Directive 1:
Throughout the listing below, substitute "be PVM" for every occurrence of "su PVM" and reproduce its lines with nothing else altered. Omit the pictures from your answer.

Text for analysis:
* * *

Today I will begin what will be an extended series of posts on the Mohr Siebeck Paulus Handbuch (ed. Friedrich W. Horn; 2013; see also PDF). I hope that the process of writing the “Paulus Handbuch Series” will give me a better overview of German scholarship on Paul and help me to mediate this knowledge to others (For another valuable work on German scholarship on Paul, see Oda Wischmeyer‘s edited volume Paul: Life, Setting, Work, Letters).
This post will introduce the Paulus Handbuch with a quotation from Prof. Horn’s preface, which I will analyze as a model sentence.
As usual I will begin with the English translation so that the (selective) grammatical commentary directly follows the German text.
English Translation and German Text
English Translation (wmc): In this handbook these aspects, namely life, letters, and theology, distributed over large sections on person and work, represent the main emphasis of the handbook. They are framed, on the one hand, through an introductory orientation on the text and the collection of the Corpus Paulinum as well as through a presentation of the history of research that starts with Ferdinand Christian Baur and reaches into the present. On the other hand, in closing the impact and reception of Paul is presented in the pseudepigraphic writings and through an outlook on the apocryphal Paul tradition and into the proximate effective history up to Marcion.

* * *

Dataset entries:
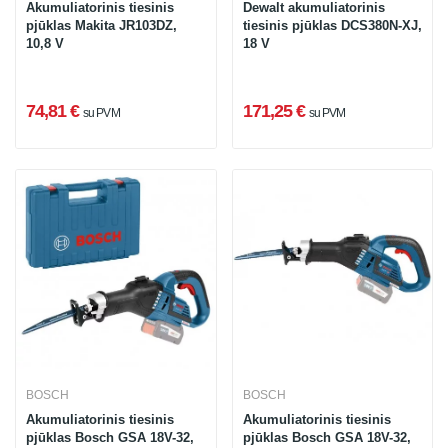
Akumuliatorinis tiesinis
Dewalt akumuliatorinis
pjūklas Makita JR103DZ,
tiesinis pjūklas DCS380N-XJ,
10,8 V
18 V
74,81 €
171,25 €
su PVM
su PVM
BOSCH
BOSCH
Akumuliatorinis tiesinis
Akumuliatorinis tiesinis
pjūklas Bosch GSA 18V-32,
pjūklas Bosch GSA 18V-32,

* * *

Directive 2:
Extend the post on the Paulus Handbuch, picking up after its final sentence.

Task answer 1:
Akumuliatorinis tiesinis
Dewalt akumuliatorinis
pjūklas Makita JR103DZ,
tiesinis pjūklas DCS380N-XJ,
10,8 V
18 V
74,81 €
171,25 €
be PVM
be PVM
BOSCH
BOSCH
Akumuliatorinis tiesinis
Akumuliatorinis tiesinis
pjūklas Bosch GSA 18V-32,
pjūklas Bosch GSA 18V-32,

Task answer 2:
[Based on his helpful comments on the difficult final sentence (see below), Christoph Heilig has suggested that it could be paraphrased as follows: “On the other hand, in closing the impact and reception of Paul is presented – in the form it is found in the pseudepigraphic writings and by means of an outlook on the apocryphal Paul tradition and into the proximate effective history up to Marcion.”]
Paulus Handbuch (p. VI; see PDF): In diesem Handbuch stellen diese Aspekte, nämlich Leben, Briefe und Theologie, verteilt auf große Abschnitte zu Person und Werk, das Hauptgewicht des Handbuchs dar. Gerahmt werden sie einerseits durch eine einleitende Orientierung über den Textbestand und die Sammlung des Corpus Paulinum sowie durch eine Darstellung der mit Ferdinand Christian Baur einsetzenden und bis in die Gegenwart reichenden Forschungsgeschichte. Andererseits werden abschließend Wirkung und Rezeption des Paulus in den pseudepigraphen Schriften sowie durch einen Ausblick auf die apokryphe Paulus-Überlieferung und in die unmitelbare Wirkungsgeschichte bis zu Markion geboten.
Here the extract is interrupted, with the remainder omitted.